Answer with the exact lines of the following material from the one containing "Richiesta assistenza" through the one containing "Copyright © 2026 • Comune di", both end lines included.

○ ○ ○ ○

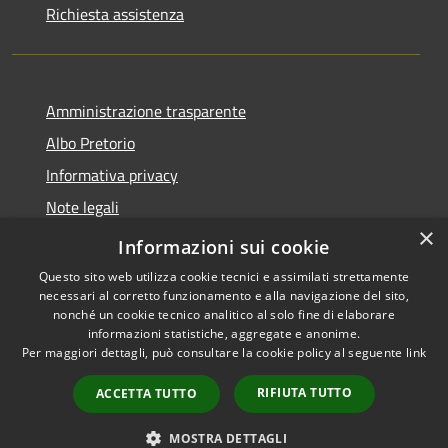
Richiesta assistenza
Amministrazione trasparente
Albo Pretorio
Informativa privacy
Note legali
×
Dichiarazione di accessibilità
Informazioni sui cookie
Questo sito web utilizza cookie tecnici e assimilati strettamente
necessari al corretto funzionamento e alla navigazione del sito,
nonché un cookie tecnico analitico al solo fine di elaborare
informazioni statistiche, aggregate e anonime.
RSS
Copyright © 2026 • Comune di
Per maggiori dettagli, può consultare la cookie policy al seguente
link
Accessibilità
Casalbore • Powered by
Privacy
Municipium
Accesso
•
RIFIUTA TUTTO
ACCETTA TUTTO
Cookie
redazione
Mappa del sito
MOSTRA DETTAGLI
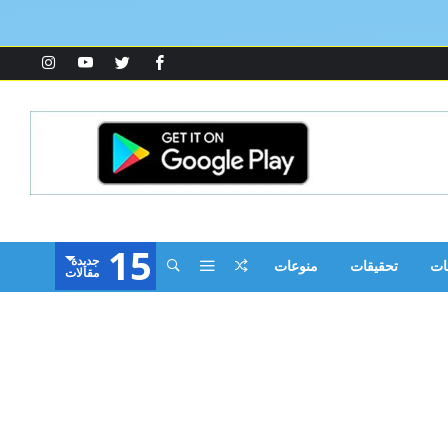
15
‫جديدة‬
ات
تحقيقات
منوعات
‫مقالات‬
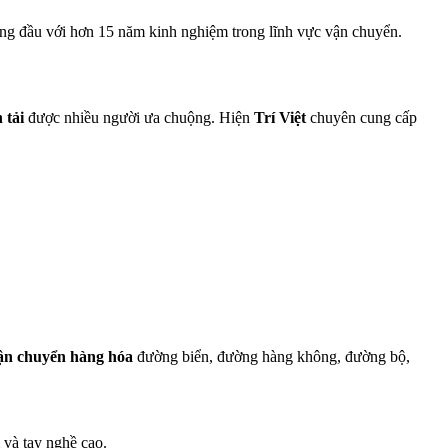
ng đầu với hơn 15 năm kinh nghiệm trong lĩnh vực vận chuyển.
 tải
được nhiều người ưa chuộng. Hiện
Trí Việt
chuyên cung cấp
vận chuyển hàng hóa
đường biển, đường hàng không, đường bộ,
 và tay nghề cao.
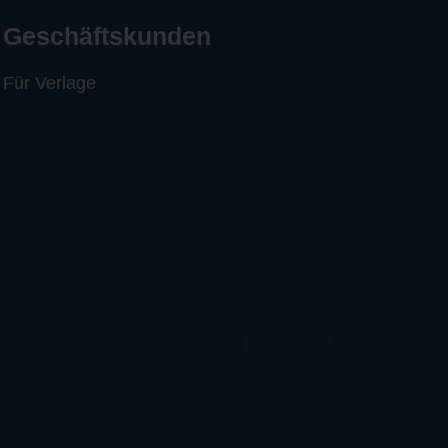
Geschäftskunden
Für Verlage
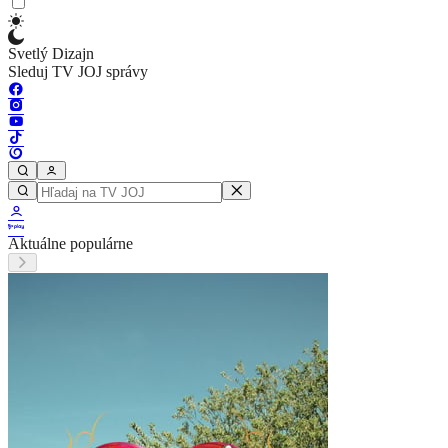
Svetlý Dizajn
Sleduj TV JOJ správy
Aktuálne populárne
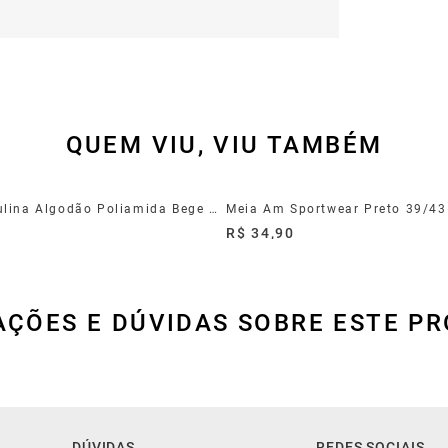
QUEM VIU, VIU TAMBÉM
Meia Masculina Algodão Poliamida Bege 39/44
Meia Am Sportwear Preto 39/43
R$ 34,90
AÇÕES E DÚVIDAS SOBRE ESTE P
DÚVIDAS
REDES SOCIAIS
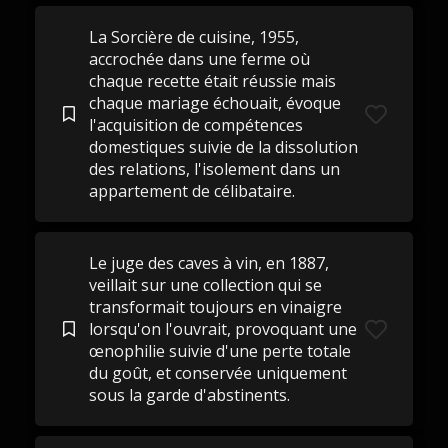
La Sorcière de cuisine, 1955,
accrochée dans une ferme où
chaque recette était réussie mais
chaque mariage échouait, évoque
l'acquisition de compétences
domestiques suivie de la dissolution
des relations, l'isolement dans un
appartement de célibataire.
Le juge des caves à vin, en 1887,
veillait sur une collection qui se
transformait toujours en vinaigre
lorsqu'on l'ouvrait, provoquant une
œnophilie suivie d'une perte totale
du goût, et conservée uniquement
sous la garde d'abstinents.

○ ○ ○ ○

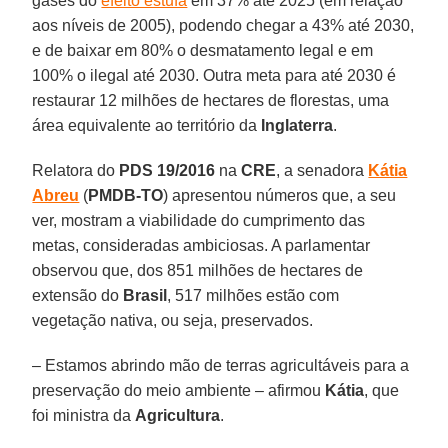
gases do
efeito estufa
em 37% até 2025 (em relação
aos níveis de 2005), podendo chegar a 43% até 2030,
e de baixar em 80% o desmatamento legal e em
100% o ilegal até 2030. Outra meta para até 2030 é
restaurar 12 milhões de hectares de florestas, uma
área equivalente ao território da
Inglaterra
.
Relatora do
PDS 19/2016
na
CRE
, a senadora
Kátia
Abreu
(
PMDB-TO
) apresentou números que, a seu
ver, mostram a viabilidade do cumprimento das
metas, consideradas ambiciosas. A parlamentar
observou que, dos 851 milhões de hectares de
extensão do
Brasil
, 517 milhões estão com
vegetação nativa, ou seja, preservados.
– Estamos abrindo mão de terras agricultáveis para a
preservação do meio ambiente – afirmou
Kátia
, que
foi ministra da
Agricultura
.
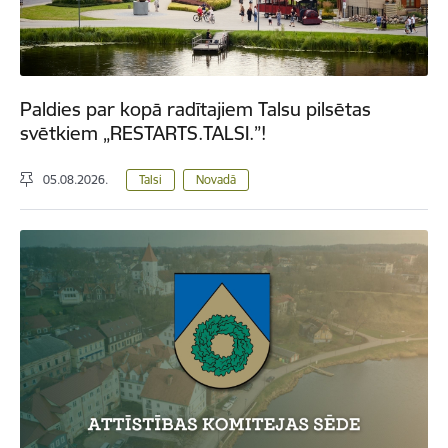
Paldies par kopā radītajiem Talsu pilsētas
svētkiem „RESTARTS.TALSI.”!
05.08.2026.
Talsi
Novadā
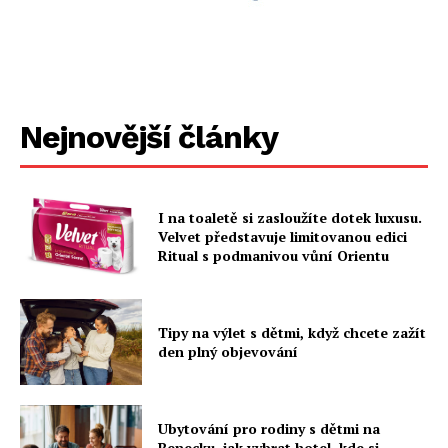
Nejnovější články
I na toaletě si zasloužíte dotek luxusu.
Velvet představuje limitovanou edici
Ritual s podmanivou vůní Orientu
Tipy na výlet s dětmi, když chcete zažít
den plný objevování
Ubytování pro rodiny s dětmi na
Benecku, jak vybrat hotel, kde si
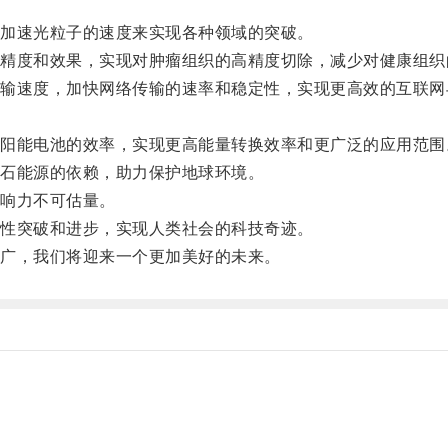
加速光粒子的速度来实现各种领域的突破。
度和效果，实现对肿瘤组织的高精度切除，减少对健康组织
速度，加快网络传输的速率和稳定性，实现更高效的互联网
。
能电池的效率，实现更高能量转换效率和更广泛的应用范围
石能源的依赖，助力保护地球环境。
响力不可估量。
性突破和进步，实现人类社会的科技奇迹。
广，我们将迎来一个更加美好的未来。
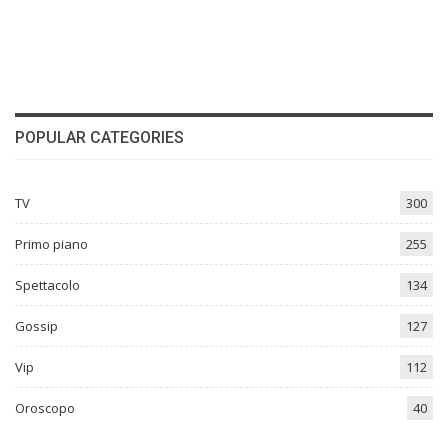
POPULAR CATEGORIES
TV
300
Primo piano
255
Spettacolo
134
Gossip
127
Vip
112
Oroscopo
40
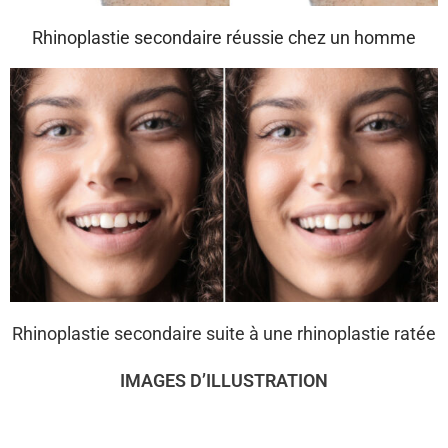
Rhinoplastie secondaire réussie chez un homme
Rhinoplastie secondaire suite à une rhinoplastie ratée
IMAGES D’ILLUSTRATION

○ ○ ○ ○

Completed exercise
Richiesta assistenza
Amministrazione trasparente
Albo Pretorio
Informativa privacy
Note legali
×
Dichiarazione di accessibilità
Informazioni sui cookie
Questo sito web utilizza cookie tecnici e assimilati strettamente
necessari al corretto funzionamento e alla navigazione del sito,
nonché un cookie tecnico analitico al solo fine di elaborare
informazioni statistiche, aggregate e anonime.
RSS
Copyright © 2026 • Comune di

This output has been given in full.